Il ressort explicitement de l’article L. 312-40 précité que l’indemnité litigieuse est une pénalité susceptible de réduction par le juge si elle présente un caractère manifestement excessif.
En l’espèce, et en l’absence de déchéance du droit aux intérêts, l’appelante demande le paiement de la somme de 14 492,98 euros avec intérêts au taux légal à compter du 27 octobre 2023, correspondant selon le décompte qu’elle produit en pièce 10 à la somme de 3 576,96 euros au titre des loyers impayés du 15 avril 2022 au 15 septembre 2023 outre celle de 11 566,02 euros au titre des loyers restant dus à la date de résiliation et celle de 19 350 euros au titre de la valeur résiduelle du véhicule avec à déduire la somme de 20 000 euros correspondant au prix de revente du véhicule.
Les loyers échus impayés sont justifiés pour 3 576,96 euros. En revanche, les frais réclamés ne sont pas justifiés.
L’indemnité de résiliation peut être fixée à la somme de 10 916,02 euros correspondant à 11 566,02 au titre des loyers restant dus +19 350 euros correspondant à la valeur résiduelle du véhicule moins la valeur de revente de 20 000 euros.
M. [M] est redevable d’une somme totale de 14 492,98 euros assortie des intérêts calculés au taux légal à compter de la mise en demeure du 29 septembre 2023. Il doit être condamné au paiement de cette somme, le jugement devant être infirmé sur ce point.
Sur les autres demandes
Les dispositions relatives aux dépens et frais irrépétibles sont confirmées.
En revanche rien ne justifie que M. [M] soit condamné aux dépens d’appel, alors que n’ayant jamais été représenté ni en première instance, ni en appel, il n’a jamais fait valoir aucun moyen ayant pu conduire le premier juge à statuer comme il l’a fait.
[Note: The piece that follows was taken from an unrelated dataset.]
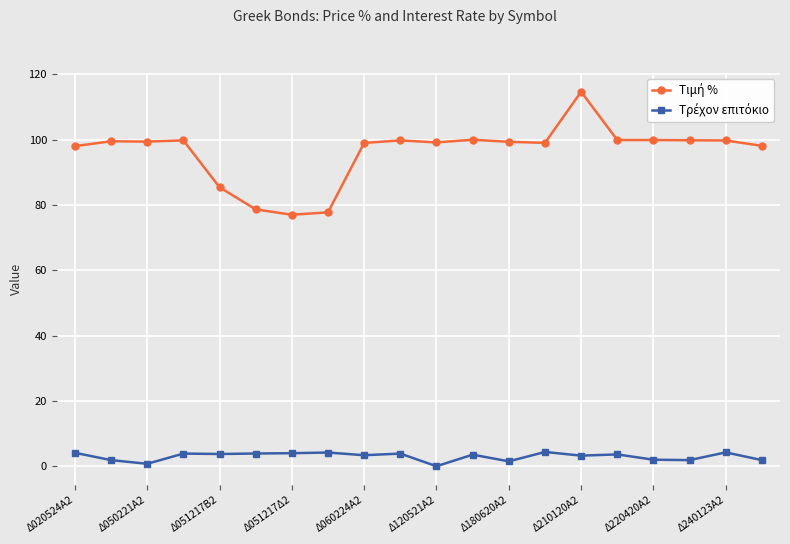

Does the chart have visible grid lines?

Yes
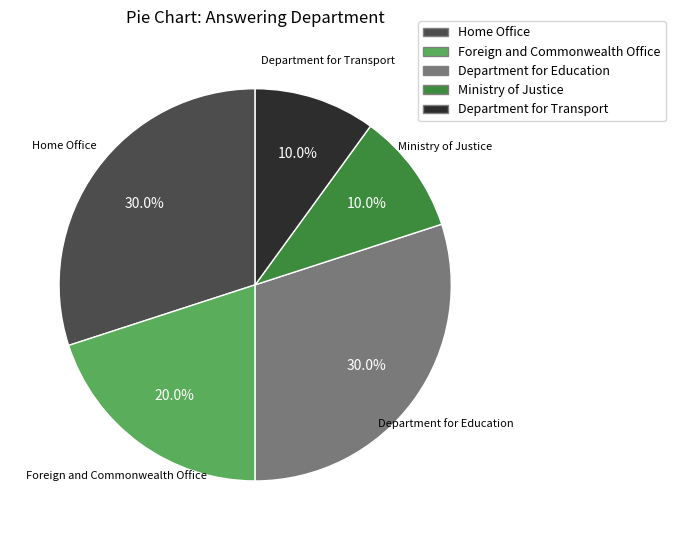

Is it true that Home Office is 40% of the pie?

False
La société Volkswagen Bank conservera donc la charge de ses dépens d’appel et de ses frais irrépétibles.
PAR CES MOTIFS
LA COUR,
Statuant par arrêt rendu par défaut,
Confirme le jugement sauf en ce qu’il a prononcé la déchéance du droit aux intérêts et condamné M. [S] [M] à payer à la société Volkswagen Bank une somme de 7 607,65 euros arrêtée au 22 février 2024 avec intérêts au taux légal non majoré à compter du 1er mars 2024 ;
Statuant à nouveau dans cette limite et y ajoutant,
Dit n’y avoir lieu à déchéance du droit aux intérêts ;
Dit que la déchéance du terme du contrat a été mise en 'uvre de manière régulière ;
Condamne M. [S] [M] à payer à la société Volkswagen Bank Gesellschaft mit Beschraenkter Haftung une somme de 14 492,98 euros assortie des intérêts calculés au taux légal à compter de la mise en demeure du 29 septembre 2023 ;
Rejette le surplus des demandes ;
Laisse les dépens de l’appel à la charge de la société Volkswagen Bank Gesellschaft mit Beschraenkter Haftung ;
Dit n’y avoir lieu à application de l’article 700 du code de procédure civile.